A sorpresa la piccola Grecia, patria della bellezza e della cultura ellenica, si ritrovava nella finale del torneo continentale proponendo un calcio non bello, ma sicuramente pragmatico ed efficace.
Ad attenderla, come detto, c’era il Portogallo, padrone di casa, nel replay di quella che era stata la gara d’esordio della competizione, con pronostico chiuso a favore dei più quotati Maniche, Cristiano Ronaldo, Deco, Luis Figo, Rui Costa, ma ancora una volta indovinata e vincente fu la strategia adottata da Rehhagel: difesa attenta, marcature anche a uomo, contropiede appena possibile.
Ai portoghesi non era servita la sconfitta della prima partita: al 57’, sugli sviluppi di un corner, Charisteas svettava su tutti e batteva, imparabilmente e definitivamente, Ricardo.
Contro qualsiasi pronostico possibile, la Grecia era campione d’Europa.
I critici e gli esteti storsero il naso, considerando il modo di giocare di Zagorakīs e compagni, antico, sorpassato, eccessivamente utilitaristico.
In realtà, Otto Rehhagel aveva saputo creare un gruppo unito, dalle non eccelse qualità tecniche, ma terribilmente funzionale per raggiungere la vittoria.
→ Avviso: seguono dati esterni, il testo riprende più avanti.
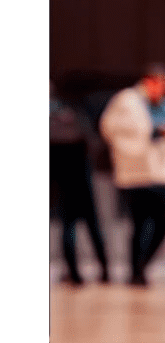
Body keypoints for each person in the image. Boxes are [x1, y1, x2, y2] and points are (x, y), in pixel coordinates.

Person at [99, 63, 165, 286]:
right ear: (149, 81)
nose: (162, 90)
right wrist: (156, 131)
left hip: (162, 173)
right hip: (136, 174)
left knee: (162, 225)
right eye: (159, 84)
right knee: (139, 225)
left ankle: (142, 266)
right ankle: (136, 271)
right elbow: (111, 129)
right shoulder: (127, 101)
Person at [50, 82, 110, 285]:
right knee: (91, 226)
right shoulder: (73, 114)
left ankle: (75, 275)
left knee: (70, 226)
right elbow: (92, 143)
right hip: (82, 179)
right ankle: (104, 270)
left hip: (66, 182)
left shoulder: (56, 118)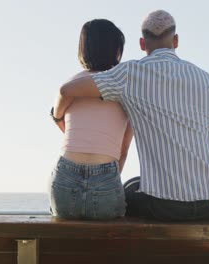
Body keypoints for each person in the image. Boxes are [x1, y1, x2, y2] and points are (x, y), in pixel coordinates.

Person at [54, 10, 209, 221]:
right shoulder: (208, 81)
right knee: (134, 184)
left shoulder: (129, 74)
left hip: (164, 206)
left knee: (127, 191)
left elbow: (67, 90)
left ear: (142, 44)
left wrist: (58, 118)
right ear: (176, 40)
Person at [49, 19, 133, 220]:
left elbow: (62, 123)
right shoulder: (124, 89)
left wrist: (56, 116)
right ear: (116, 50)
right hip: (105, 176)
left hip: (64, 177)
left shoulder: (72, 85)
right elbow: (123, 150)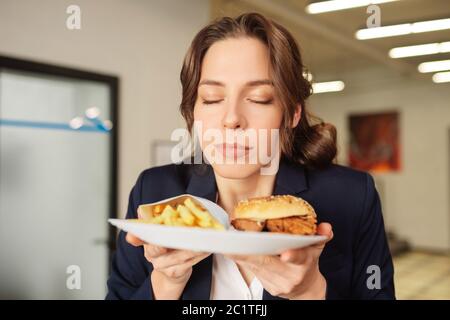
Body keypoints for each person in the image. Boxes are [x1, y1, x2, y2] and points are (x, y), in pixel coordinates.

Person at [106, 12, 395, 300]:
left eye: (259, 99)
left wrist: (311, 293)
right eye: (212, 99)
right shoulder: (155, 194)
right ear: (193, 111)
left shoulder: (352, 197)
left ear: (292, 113)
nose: (231, 119)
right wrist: (165, 285)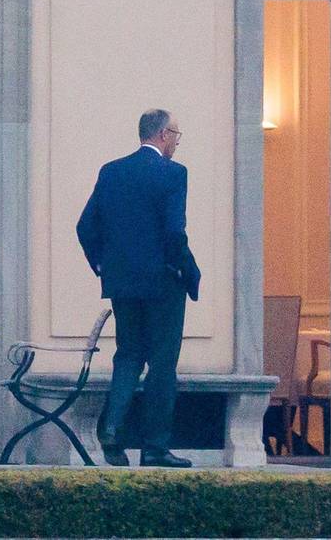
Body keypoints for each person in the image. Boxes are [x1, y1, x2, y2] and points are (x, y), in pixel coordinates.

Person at [76, 108, 201, 468]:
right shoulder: (173, 173)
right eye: (176, 135)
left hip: (123, 284)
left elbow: (85, 227)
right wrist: (188, 270)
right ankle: (155, 447)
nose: (177, 143)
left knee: (129, 354)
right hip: (163, 282)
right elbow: (174, 232)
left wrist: (103, 266)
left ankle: (112, 429)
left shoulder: (111, 171)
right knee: (162, 362)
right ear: (163, 135)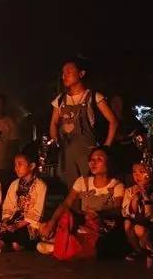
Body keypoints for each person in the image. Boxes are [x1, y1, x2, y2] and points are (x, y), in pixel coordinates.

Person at [38, 146, 125, 260]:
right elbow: (66, 204)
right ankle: (64, 244)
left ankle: (59, 246)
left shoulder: (116, 185)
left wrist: (100, 214)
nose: (93, 163)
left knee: (100, 244)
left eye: (99, 160)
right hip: (82, 225)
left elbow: (118, 210)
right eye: (92, 160)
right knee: (63, 218)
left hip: (99, 228)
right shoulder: (82, 181)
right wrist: (52, 223)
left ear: (109, 163)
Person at [49, 58, 119, 188]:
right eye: (63, 73)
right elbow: (53, 123)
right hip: (67, 153)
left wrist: (105, 148)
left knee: (88, 189)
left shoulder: (94, 97)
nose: (65, 76)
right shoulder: (60, 100)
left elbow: (113, 122)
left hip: (88, 154)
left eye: (69, 71)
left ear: (81, 74)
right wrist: (55, 142)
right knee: (71, 190)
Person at [0, 147, 48, 251]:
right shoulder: (14, 184)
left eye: (20, 164)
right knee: (1, 240)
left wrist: (17, 225)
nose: (16, 168)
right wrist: (6, 220)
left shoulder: (40, 186)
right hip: (15, 220)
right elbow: (8, 205)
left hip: (29, 223)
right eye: (15, 165)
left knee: (16, 245)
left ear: (31, 166)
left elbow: (36, 212)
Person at [122, 161, 153, 263]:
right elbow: (125, 212)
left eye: (142, 172)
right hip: (136, 221)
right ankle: (138, 250)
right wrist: (135, 200)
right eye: (134, 172)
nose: (137, 175)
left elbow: (152, 216)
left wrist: (146, 198)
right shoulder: (130, 191)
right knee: (127, 223)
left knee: (139, 229)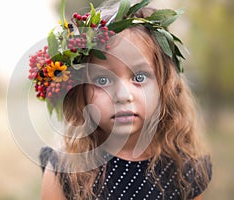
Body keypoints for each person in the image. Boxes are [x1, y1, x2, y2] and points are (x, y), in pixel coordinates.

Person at [28, 0, 212, 199]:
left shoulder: (184, 171)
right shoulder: (64, 170)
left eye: (139, 77)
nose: (123, 96)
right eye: (103, 79)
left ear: (164, 86)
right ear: (81, 92)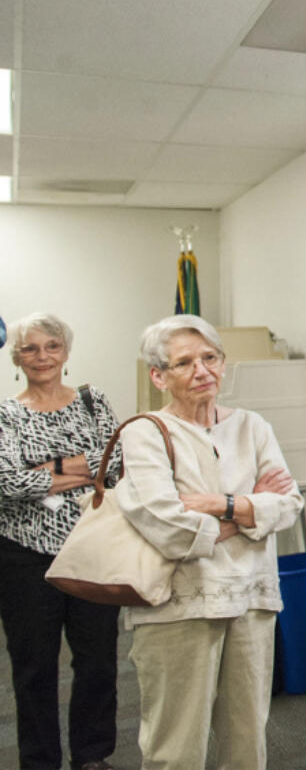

Un vero capolavoro tattico e strategico, capace di unire le tante anime di una nazione frammentata come le tante isole che la compongono, di far assurgere, nei suoi giocatori, l’animo di Ares e di Atena, dio della guerra e dea della scaltrezza guerriera, piuttosto che quello di Apollo e di Afrodite, divinità dedicate alla bellezza.
Il tutto sotto la protezione di Zeus, che per una volta si impossessò del pallone, portandolo sull’Olimpo.